Francisco Salzillo fue uno de los más destacados escultores de pasos procesionales y a esta actividad
pertenecen sus más reconocidas creaciones. Desde pequeño ya dio muestras de su gran talento, heredado de su padre Nicolás Salzillo, un escultor de origen italiano que aprovechó la prosperidad que por entonces disfrutaba la región levantina para establecer un importante taller en Murcia, cuidad en la que nacieron sus hijos Francisco era el mayor de siete hermanos; durante su infancia, compaginó su educación en el colegio de los jesuitas con el aprendizaje del arte escultórico sacro, una actividad a la que renunció cuando decidió ingresar como novicio en el Convento de Santo Domingo.

A la muerte de su padre –en 1727-, se vio obligado a abandonar sus aspiraciones monacales para mantener a su familia, haciéndose cargo del negocio paterno. Salzillo desvió entonces su fervor religioso hacia la creación escultórica. A pesar de que ya con sus primeras obras adquirió una gran reputación, esto no alteró nunca su austero y piadoso modo de vida centrado en el trabajo, tal como muestra el hecho de que sólo se ausentase de Murcia en una ocasión –cuando por cuestiones de negocios tuvo que viajar al a cercana Cartagena- y de que en su haber consten casi 2.000 obras, reflejo evidente de una inagotable actividad.
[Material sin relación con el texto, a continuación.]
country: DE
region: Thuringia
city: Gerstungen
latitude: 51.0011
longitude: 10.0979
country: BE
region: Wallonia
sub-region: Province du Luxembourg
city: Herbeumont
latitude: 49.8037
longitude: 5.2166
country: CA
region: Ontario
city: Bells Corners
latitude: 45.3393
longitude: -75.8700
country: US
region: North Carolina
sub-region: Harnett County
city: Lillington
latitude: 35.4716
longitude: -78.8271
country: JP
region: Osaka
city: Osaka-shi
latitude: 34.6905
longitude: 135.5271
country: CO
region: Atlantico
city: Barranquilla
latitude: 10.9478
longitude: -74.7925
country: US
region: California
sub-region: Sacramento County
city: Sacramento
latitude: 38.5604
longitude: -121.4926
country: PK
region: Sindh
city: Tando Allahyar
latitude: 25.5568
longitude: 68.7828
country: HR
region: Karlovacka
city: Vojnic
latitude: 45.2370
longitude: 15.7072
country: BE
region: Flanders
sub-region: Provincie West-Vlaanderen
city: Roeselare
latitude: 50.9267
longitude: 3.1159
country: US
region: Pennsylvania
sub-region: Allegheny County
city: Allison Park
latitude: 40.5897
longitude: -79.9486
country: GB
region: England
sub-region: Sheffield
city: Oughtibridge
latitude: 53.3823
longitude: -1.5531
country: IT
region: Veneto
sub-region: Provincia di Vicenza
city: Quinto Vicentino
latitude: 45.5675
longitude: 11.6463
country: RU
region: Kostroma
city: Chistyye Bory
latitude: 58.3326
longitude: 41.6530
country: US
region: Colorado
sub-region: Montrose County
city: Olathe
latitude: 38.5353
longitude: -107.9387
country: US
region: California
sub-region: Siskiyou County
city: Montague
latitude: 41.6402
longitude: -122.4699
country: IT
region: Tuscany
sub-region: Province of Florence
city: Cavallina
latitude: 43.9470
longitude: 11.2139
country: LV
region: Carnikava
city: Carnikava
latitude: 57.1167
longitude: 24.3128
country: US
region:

Durante más de veinte años, Salzillo se dedicó a la imaginería religiosa más variada y elaboró numerosas imágenes de Cristo, la Virgen y los santos, pero su verdadero prestigio lo alcanzó en la madurez gracias a los pasos procesionales. El primero que realizó fue “La Caída” –encargado en 1752-, composición semifrontal de cinco figuras que destaca por un marcado naturalismo y un fuerte idealismo clasicista, la impronta más característica de la obra de Salzillo, y una tendencia que se irá agudizando con el paso de los años. Tras “La Caída”, se dedicó casi exclusivamente a la creación de pasos procesionales.

Con su nombramiento en 1755 como escultor del Consejo de la Ciudad de Murcia, los encargos se
multiplicaron. De su extensa obra sobresalen los pasos que realizó para la cofradía de Jesús el Nazareno, como “La oración en el huerto” (1754), “La Sagrada Cena” (1762) o “El Prendimiento” (1763). Las cinco figuras de “La oración en el huerto” se complementan con un naturalista suelo que imita un irregular terreno natural y la curiosa inclusión de un árbol; la mitología popular que –al igual que sucediera con muchos otros imagineros- rodeó la obra de Salzillo llegó a atribuir la realización de la famosa figura del ángel de este paso –de estudiada belleza clásica- a una misteriosa mano sobrenatural.

En sus últimos años, la obra de Salzillo fue adaptándose a las nuevas tendencias clasicistas que invadieron la cultura desde mediados del siglo XVIII; la imaginería, sometida a la moderación neoclásica, abandonó poco a poco el apasionamiento y el dramatismo de los siglos anteriores, lo que, junto con el progresivo declive de las celebraciones de la Semana Santa, convirtió este peculiar arte escultórico en un vestigio del pasado. A pesar de ello, y hasta hoy en día, las imágenes creadas por Francisco Salzillo siguen siendo fuente de admiración y de veneración populares.